___ Supplied data

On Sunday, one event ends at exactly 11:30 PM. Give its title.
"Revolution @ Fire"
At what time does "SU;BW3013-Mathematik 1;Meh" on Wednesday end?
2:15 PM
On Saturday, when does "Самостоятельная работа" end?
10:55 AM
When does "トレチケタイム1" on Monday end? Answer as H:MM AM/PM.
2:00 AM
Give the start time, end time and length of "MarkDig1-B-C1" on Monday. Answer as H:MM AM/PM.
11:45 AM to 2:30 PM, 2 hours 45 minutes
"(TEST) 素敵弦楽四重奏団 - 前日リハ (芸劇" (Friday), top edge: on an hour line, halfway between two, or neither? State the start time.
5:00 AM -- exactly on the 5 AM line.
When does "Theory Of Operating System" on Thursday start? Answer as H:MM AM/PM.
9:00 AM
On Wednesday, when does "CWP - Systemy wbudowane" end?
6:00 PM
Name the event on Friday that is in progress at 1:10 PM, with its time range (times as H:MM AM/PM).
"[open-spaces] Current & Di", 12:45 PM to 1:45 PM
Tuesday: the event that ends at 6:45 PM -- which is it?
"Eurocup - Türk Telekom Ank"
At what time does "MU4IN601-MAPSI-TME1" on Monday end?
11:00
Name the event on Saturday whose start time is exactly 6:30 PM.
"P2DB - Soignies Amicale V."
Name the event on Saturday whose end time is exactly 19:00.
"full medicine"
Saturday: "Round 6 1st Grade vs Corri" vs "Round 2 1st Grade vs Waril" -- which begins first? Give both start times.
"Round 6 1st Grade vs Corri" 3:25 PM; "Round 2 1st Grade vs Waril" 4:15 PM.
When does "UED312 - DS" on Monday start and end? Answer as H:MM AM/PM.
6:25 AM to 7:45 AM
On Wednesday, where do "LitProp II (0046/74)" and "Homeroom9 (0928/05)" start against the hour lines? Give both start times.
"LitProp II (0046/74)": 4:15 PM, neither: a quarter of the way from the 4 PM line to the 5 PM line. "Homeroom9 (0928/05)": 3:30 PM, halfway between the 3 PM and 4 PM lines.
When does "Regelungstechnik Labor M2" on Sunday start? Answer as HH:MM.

______

_The exercise_
Convert every line of the records above into a numbered list, omitting any blank lines.

_Exercise answer_
1. On Sunday, one event ends at exactly 11:30 PM. Give its title.
2. "Revolution @ Fire"
3. At what time does "SU;BW3013-Mathematik 1;Meh" on Wednesday end?
4. 2:15 PM
5. On Saturday, when does "Самостоятельная работа" end?
6. 10:55 AM
7. When does "トレチケタイム1" on Monday end? Answer as H:MM AM/PM.
8. 2:00 AM
9. Give the start time, end time and length of "MarkDig1-B-C1" on Monday. Answer as H:MM AM/PM.
10. 11:45 AM to 2:30 PM, 2 hours 45 minutes
11. "(TEST) 素敵弦楽四重奏団 - 前日リハ (芸劇" (Friday), top edge: on an hour line, halfway between two, or neither? State the start time.
12. 5:00 AM -- exactly on the 5 AM line.
13. When does "Theory Of Operating System" on Thursday start? Answer as H:MM AM/PM.
14. 9:00 AM
15. On Wednesday, when does "CWP - Systemy wbudowane" end?
16. 6:00 PM
17. Name the event on Friday that is in progress at 1:10 PM, with its time range (times as H:MM AM/PM).
18. "[open-spaces] Current & Di", 12:45 PM to 1:45 PM
19. Tuesday: the event that ends at 6:45 PM -- which is it?
20. "Eurocup - Türk Telekom Ank"
21. At what time does "MU4IN601-MAPSI-TME1" on Monday end?
22. 11:00
23. Name the event on Saturday whose start time is exactly 6:30 PM.
24. "P2DB - Soignies Amicale V."
25. Name the event on Saturday whose end time is exactly 19:00.
26. "full medicine"
27. Saturday: "Round 6 1st Grade vs Corri" vs "Round 2 1st Grade vs Waril" -- which begins first? Give both start times.
28. "Round 6 1st Grade vs Corri" 3:25 PM; "Round 2 1st Grade vs Waril" 4:15 PM.
29. When does "UED312 - DS" on Monday start and end? Answer as H:MM AM/PM.
30. 6:25 AM to 7:45 AM
31. On Wednesday, where do "LitProp II (0046/74)" and "Homeroom9 (0928/05)" start against the hour lines? Give both start times.
32. "LitProp II (0046/74)": 4:15 PM, neither: a quarter of the way from the 4 PM line to the 5 PM line. "Homeroom9 (0928/05)": 3:30 PM, halfway between the 3 PM and 4 PM lines.
33. When does "Regelungstechnik Labor M2" on Sunday start? Answer as HH:MM.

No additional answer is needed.